**Problem requirements:** From the listing below, reproduce word for word the part that opens with the line containing "unnecessary." and closes with the line containing "reporting and much more."; reproduce nothing else.

**Supplied entries:**
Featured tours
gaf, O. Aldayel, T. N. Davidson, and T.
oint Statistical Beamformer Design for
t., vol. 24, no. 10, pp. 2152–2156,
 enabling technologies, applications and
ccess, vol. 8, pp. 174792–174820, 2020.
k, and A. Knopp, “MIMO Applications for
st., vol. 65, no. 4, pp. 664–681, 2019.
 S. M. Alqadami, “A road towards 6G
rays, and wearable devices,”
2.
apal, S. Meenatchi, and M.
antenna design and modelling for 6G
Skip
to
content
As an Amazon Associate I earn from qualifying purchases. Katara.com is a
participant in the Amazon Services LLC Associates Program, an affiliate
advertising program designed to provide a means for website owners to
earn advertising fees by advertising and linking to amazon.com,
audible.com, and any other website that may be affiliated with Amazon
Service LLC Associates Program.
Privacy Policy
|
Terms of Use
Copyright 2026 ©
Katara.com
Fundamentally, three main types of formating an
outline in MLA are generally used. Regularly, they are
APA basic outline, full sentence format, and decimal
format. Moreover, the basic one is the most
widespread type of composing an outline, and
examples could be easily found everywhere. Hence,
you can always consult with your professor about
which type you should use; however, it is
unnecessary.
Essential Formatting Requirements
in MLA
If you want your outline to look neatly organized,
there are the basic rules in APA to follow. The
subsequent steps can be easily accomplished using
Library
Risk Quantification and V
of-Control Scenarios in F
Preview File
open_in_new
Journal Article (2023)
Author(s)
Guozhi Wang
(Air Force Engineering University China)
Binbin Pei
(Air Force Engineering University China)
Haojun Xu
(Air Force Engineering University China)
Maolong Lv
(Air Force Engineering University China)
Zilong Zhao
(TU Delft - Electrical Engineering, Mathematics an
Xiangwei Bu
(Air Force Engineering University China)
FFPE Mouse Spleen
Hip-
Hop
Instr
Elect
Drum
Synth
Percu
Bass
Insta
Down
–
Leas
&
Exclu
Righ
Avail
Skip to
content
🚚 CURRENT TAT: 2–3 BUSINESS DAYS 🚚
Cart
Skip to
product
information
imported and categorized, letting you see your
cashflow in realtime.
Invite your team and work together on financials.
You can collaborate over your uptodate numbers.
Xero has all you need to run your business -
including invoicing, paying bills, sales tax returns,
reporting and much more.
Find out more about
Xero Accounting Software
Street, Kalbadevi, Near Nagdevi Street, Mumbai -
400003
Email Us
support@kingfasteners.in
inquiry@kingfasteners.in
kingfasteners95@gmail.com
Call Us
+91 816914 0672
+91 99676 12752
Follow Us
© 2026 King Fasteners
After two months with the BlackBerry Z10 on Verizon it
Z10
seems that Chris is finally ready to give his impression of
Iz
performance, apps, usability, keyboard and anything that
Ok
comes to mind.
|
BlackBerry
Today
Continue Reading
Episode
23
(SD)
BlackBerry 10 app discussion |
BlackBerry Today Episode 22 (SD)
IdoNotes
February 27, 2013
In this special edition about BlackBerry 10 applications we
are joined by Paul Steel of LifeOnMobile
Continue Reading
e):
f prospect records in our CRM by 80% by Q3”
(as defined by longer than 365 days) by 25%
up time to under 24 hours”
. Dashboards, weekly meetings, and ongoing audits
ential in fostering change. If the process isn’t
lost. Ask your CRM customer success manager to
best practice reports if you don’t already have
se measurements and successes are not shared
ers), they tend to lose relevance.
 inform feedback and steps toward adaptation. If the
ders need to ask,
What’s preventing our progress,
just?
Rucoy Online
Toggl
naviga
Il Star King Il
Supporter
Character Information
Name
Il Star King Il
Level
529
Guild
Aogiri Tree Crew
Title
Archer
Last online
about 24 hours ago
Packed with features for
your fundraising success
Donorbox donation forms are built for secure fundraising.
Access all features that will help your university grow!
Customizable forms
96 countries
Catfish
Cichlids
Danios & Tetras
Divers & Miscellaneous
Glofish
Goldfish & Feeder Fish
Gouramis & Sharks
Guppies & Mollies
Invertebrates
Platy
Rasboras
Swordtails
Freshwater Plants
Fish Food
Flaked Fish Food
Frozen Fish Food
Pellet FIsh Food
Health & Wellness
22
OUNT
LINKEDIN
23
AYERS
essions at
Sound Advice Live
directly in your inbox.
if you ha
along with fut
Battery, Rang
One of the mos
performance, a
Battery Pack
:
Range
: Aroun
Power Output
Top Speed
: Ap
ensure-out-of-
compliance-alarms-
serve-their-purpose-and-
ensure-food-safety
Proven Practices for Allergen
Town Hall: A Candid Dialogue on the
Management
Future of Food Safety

**Solution:**
unnecessary.
Essential Formatting Requirements
in MLA
If you want your outline to look neatly organized,
there are the basic rules in APA to follow. The
subsequent steps can be easily accomplished using
Library
Risk Quantification and V
of-Control Scenarios in F
Preview File
open_in_new
Journal Article (2023)
Author(s)
Guozhi Wang
(Air Force Engineering University China)
Binbin Pei
(Air Force Engineering University China)
Haojun Xu
(Air Force Engineering University China)
Maolong Lv
(Air Force Engineering University China)
Zilong Zhao
(TU Delft - Electrical Engineering, Mathematics an
Xiangwei Bu
(Air Force Engineering University China)
FFPE Mouse Spleen
Hip-
Hop
Instr
Elect
Drum
Synth
Percu
Bass
Insta
Down
–
Leas
&
Exclu
Righ
Avail
Skip to
content
🚚 CURRENT TAT: 2–3 BUSINESS DAYS 🚚
Cart
Skip to
product
information
imported and categorized, letting you see your
cashflow in realtime.
Invite your team and work together on financials.
You can collaborate over your uptodate numbers.
Xero has all you need to run your business -
including invoicing, paying bills, sales tax returns,
reporting and much more.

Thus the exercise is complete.